*Instructions to follow*. Your task is to copy the lines of the data below from the line holding "A modification to" through the line holding "glows green again.", inclusive, exactly and with nothing added.

*Records for processing*.
————

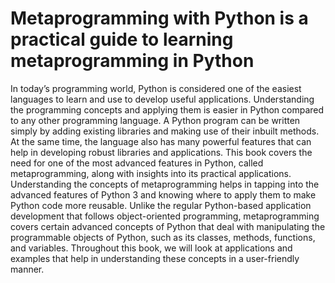 # Metaprogramming with Python is a practical guide to learning metaprogramming in Python

In today’s programming world, Python is considered one of the easiest languages to learn and use to
develop useful applications. Understanding the programming concepts and applying them is easier
in Python compared to any other programming language. A Python program can be written simply
by adding existing libraries and making use of their inbuilt methods. At the same time, the language
also has many powerful features that can help in developing robust libraries and applications.
This book covers the need for one of the most advanced features in Python, called metaprogramming,
along with insights into its practical applications. Understanding the concepts of metaprogramming
helps in tapping into the advanced features of Python 3 and knowing where to apply them to make
Python code more reusable.
Unlike the regular Python-based application development that follows object-oriented programming,
metaprogramming covers certain advanced concepts of Python that deal with manipulating the
programmable objects of Python, such as its classes, methods, functions, and variables. Throughout
this book, we will look at applications and examples that help in understanding these concepts in a
user-friendly manner.
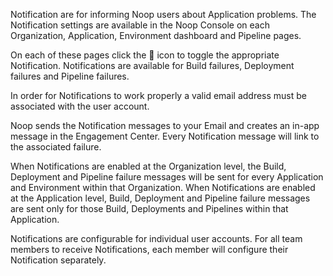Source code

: Notification are for informing Noop users about Application problems. The Notification settings are available in the Noop Console on each Organization, Application, Environment dashboard and Pipeline pages.

On each of these pages click the 🔔 icon to toggle the appropriate Notification. Notifications are available for Build failures, Deployment failures and Pipeline failures.

In order for Notifications to work properly a valid email address must be associated with the user account. 

Noop sends the Notification messages to your Email and creates an in-app message in the Engagement Center. Every Notification message will link to the associated failure.

When Notifications are enabled at the Organization level, the Build, Deployment and Pipeline failure messages will be sent for every Application and Environment within that Organization. When Notifications are enabled at the Application level, Build, Deployment and Pipeline failure messages are sent only for those Build, Deployments and Pipelines within that Application.

Notifications are configurable for individual user accounts. For all team members to receive Notifications, each member will configure their Notification separately.




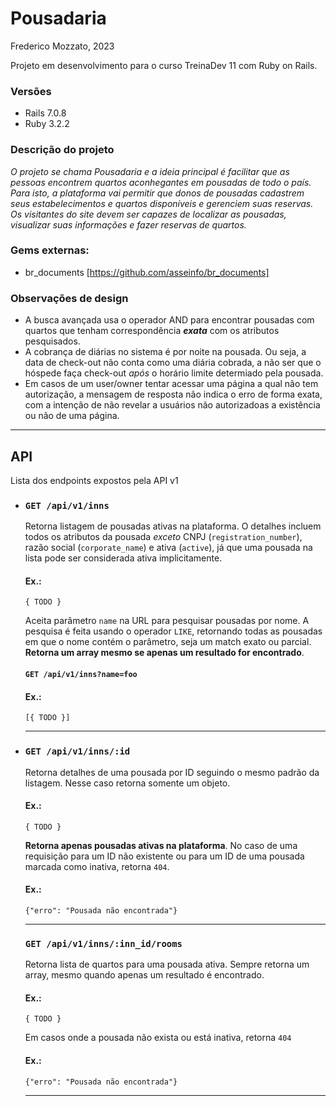 # Pousadaria
Frederico Mozzato, 2023

Projeto em desenvolvimento para o curso TreinaDev 11 com Ruby on Rails.

### Versões

- Rails 7.0.8
- Ruby 3.2.2


### Descrição do projeto

*O projeto se chama Pousadaria e a ideia principal é facilitar que as pessoas encontrem quartos aconhegantes em pousadas de todo o país. Para isto, a plataforma vai permitir que donos de pousadas cadastrem seus estabelecimentos e quartos disponíveis e gerenciem suas reservas. Os visitantes do site devem ser capazes de localizar as pousadas, visualizar suas informações e fazer reservas de quartos.*


### Gems externas:

- br_documents [https://github.com/asseinfo/br_documents]


### Observações de design

- A busca avançada usa o operador AND para encontrar pousadas com quartos que tenham correspondência ***exata*** com os atributos pesquisados.
- A cobrança de diárias no sistema é por noite na pousada. Ou seja, a data de check-out não conta como uma diária cobrada, a não ser que o hóspede faça check-out *após* o horário limite determiado pela pousada.
- Em casos de um user/owner tentar acessar uma página a qual não tem autorização, a mensagem de resposta não indica o erro de forma exata, com a intenção de não revelar a usuários não autorizadoas a existência ou não de uma página.

---

## API

Lista dos endpoints expostos pela API v1

- ### `GET /api/v1/inns`
  Retorna listagem de pousadas ativas na plataforma. O detalhes incluem todos os atributos da pousada *exceto* CNPJ (`registration_number`), razão social (`corporate_name`) e ativa (`active`), já que uma pousada na lista pode ser considerada ativa implicitamente.

  #### Ex.:

  `{ TODO }`

  Aceita parâmetro `name` na URL para pesquisar pousadas por nome. A pesquisa é feita usando o operador `LIKE`, retornando todas as pousadas em que o nome contém o parâmetro, seja um match exato ou parcial. **Retorna um array mesmo se apenas um resultado for encontrado**.

  #### `GET /api/v1/inns?name=foo`

  #### Ex.:

  `[{ TODO }]`

  ---

- ### `GET /api/v1/inns/:id`
  Retorna detalhes de uma pousada por ID seguindo o mesmo padrão da listagem. Nesse caso retorna somente um objeto.

  #### Ex.:

  `{ TODO }`

  **Retorna apenas pousadas ativas na plataforma**. No caso de uma requisição para um ID não existente ou para um ID de uma pousada marcada como inativa, retorna `404`.

  #### Ex.:

  `{"erro": "Pousada não encontrada"}`

  ---

  ### `GET /api/v1/inns/:inn_id/rooms`

  Retorna lista de quartos para uma pousada ativa. Sempre retorna um array, mesmo quando apenas um resultado é encontrado.

  #### Ex.:

  `{ TODO }`

  Em casos onde a pousada não exista ou está inativa, retorna `404`

  #### Ex.:

  `{"erro": "Pousada não encontrada"}`

  ---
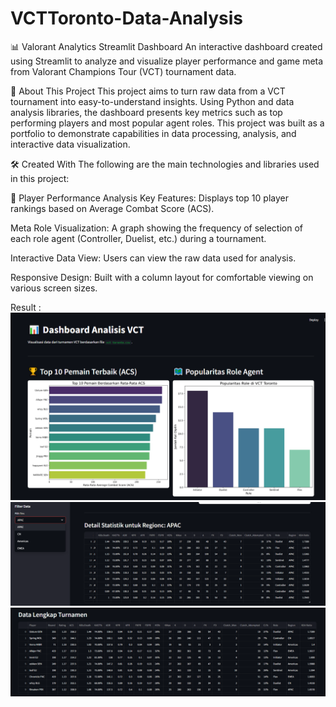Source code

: ﻿# VCTToronto-Data-Analysis
📊 Valorant Analytics Streamlit Dashboard An interactive dashboard created using Streamlit to analyze and visualize player performance and game meta from Valorant Champions Tour (VCT) tournament data.

📝 About This Project This project aims to turn raw data from a VCT tournament into easy-to-understand insights. Using Python and data analysis libraries, the dashboard presents key metrics such as top performing players and most popular agent roles. This project was built as a portfolio to demonstrate capabilities in data processing, analysis, and interactive data visualization.

🛠️ Created With The following are the main technologies and libraries used in this project:

🚀 Player Performance Analysis Key Features: Displays top 10 player rankings based on Average Combat Score (ACS).

Meta Role Visualization: A graph showing the frequency of selection of each role agent (Controller, Duelist, etc.) during a tournament.

Interactive Data View: Users can view the raw data used for analysis.

Responsive Design: Built with a column layout for comfortable viewing on various screen sizes.

Result :
![](image1.png)
![](image2.png)
![](image3.png)
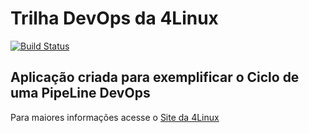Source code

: # Trilha DevOps da 4Linux

<!-- Altere a Flag abaixo com sua URL do Travis -->
[![Build Status](https://travis-ci.org/limasgeovane/DevOpsLab-HelloWorld.svg?branch=master)](https://travis-ci.org/limasgeovane/DevOpsLab-HelloWorld)

## Aplicação criada para exemplificar o Ciclo de uma PipeLine DevOps


Para maiores informações acesse o [Site da 4Linux](https://www.4linux.com.br/cursos/devops)
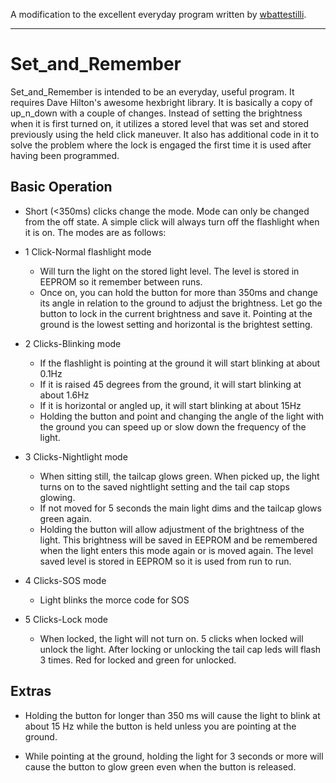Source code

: 
A modification to the excellent everyday program written by [wbattestilli](https://github.com/wbattestilli/hexbright).

------------------------------------------------

Set_and_Remember
================

Set_and_Remember is intended to be an everyday, useful program.  It requires Dave Hilton's awesome hexbright library. It is basically a copy of up_n_down with a couple of changes. Instead of setting the brightness when it is first turned on, it utilizes a stored level that was set and stored previously using the held click maneuver. It also has additional code in it to solve the problem where the lock is engaged the first time it is used after having been programmed.

Basic Operation
----------------
* Short (<350ms) clicks change the mode.  Mode can only be changed from the off state. A simple click will always turn off the flashlight when it is on. The modes are as follows:

*   1 Click-Normal flashlight mode
    *   Will turn the light on the stored light level. The level is stored in EEPROM so it remember between runs.
    *   Once on, you can hold the button for more than 350ms and change its angle in relation to the ground to adjust the brightness.  Let go the button to lock in the current brightness and save it. Pointing at the ground is the lowest setting and horizontal is the brightest setting.

*   2 Clicks-Blinking mode
    *   If the flashlight is pointing at the ground it will start blinking at about 0.1Hz
    *   If it is raised 45 degrees from the ground, it will start blinking at about 1.6Hz
    *   If it is horizontal or angled up, it will start blinking at about 15Hz
    *   Holding the button and point and changing the angle of the light with the ground you can speed up or slow down the frequency of the light.

*   3 Clicks-Nightlight mode
    *   When sitting still, the tailcap glows green.  When picked up, the light turns on to the saved nightlight setting and the tail cap stops glowing.  
    *   If not moved for 5 seconds the main light dims and the tailcap glows green again.
    *   Holding the button will allow adjustment of the brightness of the light. This brightness will be saved in EEPROM and be remembered when the light enters this mode again or is moved again. The level saved level is stored in EEPROM so it is used from run to run.

*   4 Clicks-SOS mode
    *   Light blinks the morce code for SOS

*   5 Clicks-Lock mode
    *   When locked, the light will not turn on.  5 clicks when locked will unlock the light. After locking or unlocking the tail cap leds will flash 3 times. Red for locked and green for unlocked.

Extras
----------------
*   Holding the button for longer than 350 ms will cause the light to blink at about 15 Hz while the button is held unless you are pointing at the ground.

*   While pointing at the ground, holding the light for 3 seconds or more will cause the button to glow green even when the button is released. 

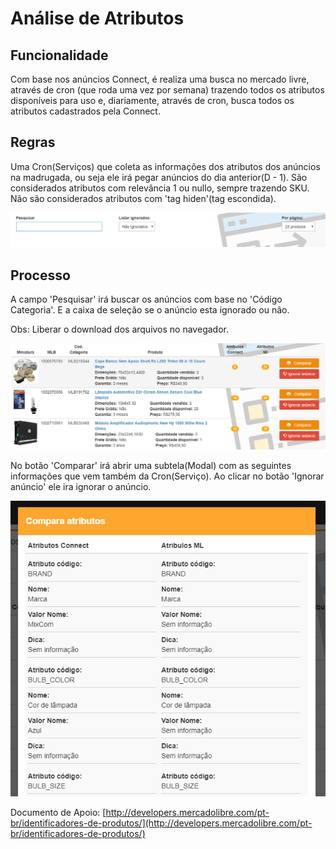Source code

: # Análise de Atributos

## Funcionalidade

Com base nos anúncios Connect, é realiza uma busca no mercado livre, através de cron \(que roda uma vez por semana\) trazendo todos os atributos disponíveis para uso e, diariamente, através de cron, busca todos os atributos cadastrados pela Connect.

## Regras

Uma Cron\(Serviços\) que coleta as informações dos atributos dos anúncios na madrugada, ou seja ele irá pegar anúncios do dia anterior\(D - 1\). São considerados atributos com relevância 1 ou nullo, sempre trazendo SKU. Não são considerados atributos com 'tag hiden'\(tag escondida\). 

![](../../.gitbook/assets/image%20%2810%29.png)

## Processo

A campo 'Pesquisar' irá buscar os anúncios com base no 'Código Categoria'. E a caixa de seleção se o anúncio esta ignorado ou não.

Obs: Liberar o download dos arquivos no navegador.

![](../../.gitbook/assets/image%20%286%29.png)

No botão 'Comparar' irá abrir uma subtela\(Modal\) com as seguintes informações que vem também da Cron\(Serviço\). Ao clicar no botão 'Ignorar anúncio' ele ira ignorar o anúncio.

![](../../.gitbook/assets/analise_de_atributos_2.png)

Documento de Apoio: [http://developers.mercadolibre.com/pt-br/identificadores-de-produtos/](http://developers.mercadolibre.com/pt-br/identificadores-de-produtos/)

————

*Exercise response*.
A modification to the excellent everyday program written by [wbattestilli](https://github.com/wbattestilli/hexbright).

------------------------------------------------

Set_and_Remember
================

Set_and_Remember is intended to be an everyday, useful program.  It requires Dave Hilton's awesome hexbright library. It is basically a copy of up_n_down with a couple of changes. Instead of setting the brightness when it is first turned on, it utilizes a stored level that was set and stored previously using the held click maneuver. It also has additional code in it to solve the problem where the lock is engaged the first time it is used after having been programmed.

Basic Operation
----------------
* Short (<350ms) clicks change the mode.  Mode can only be changed from the off state. A simple click will always turn off the flashlight when it is on. The modes are as follows:

*   1 Click-Normal flashlight mode
    *   Will turn the light on the stored light level. The level is stored in EEPROM so it remember between runs.
    *   Once on, you can hold the button for more than 350ms and change its angle in relation to the ground to adjust the brightness.  Let go the button to lock in the current brightness and save it. Pointing at the ground is the lowest setting and horizontal is the brightest setting.

*   2 Clicks-Blinking mode
    *   If the flashlight is pointing at the ground it will start blinking at about 0.1Hz
    *   If it is raised 45 degrees from the ground, it will start blinking at about 1.6Hz
    *   If it is horizontal or angled up, it will start blinking at about 15Hz
    *   Holding the button and point and changing the angle of the light with the ground you can speed up or slow down the frequency of the light.

*   3 Clicks-Nightlight mode
    *   When sitting still, the tailcap glows green.  When picked up, the light turns on to the saved nightlight setting and the tail cap stops glowing.  
    *   If not moved for 5 seconds the main light dims and the tailcap glows green again.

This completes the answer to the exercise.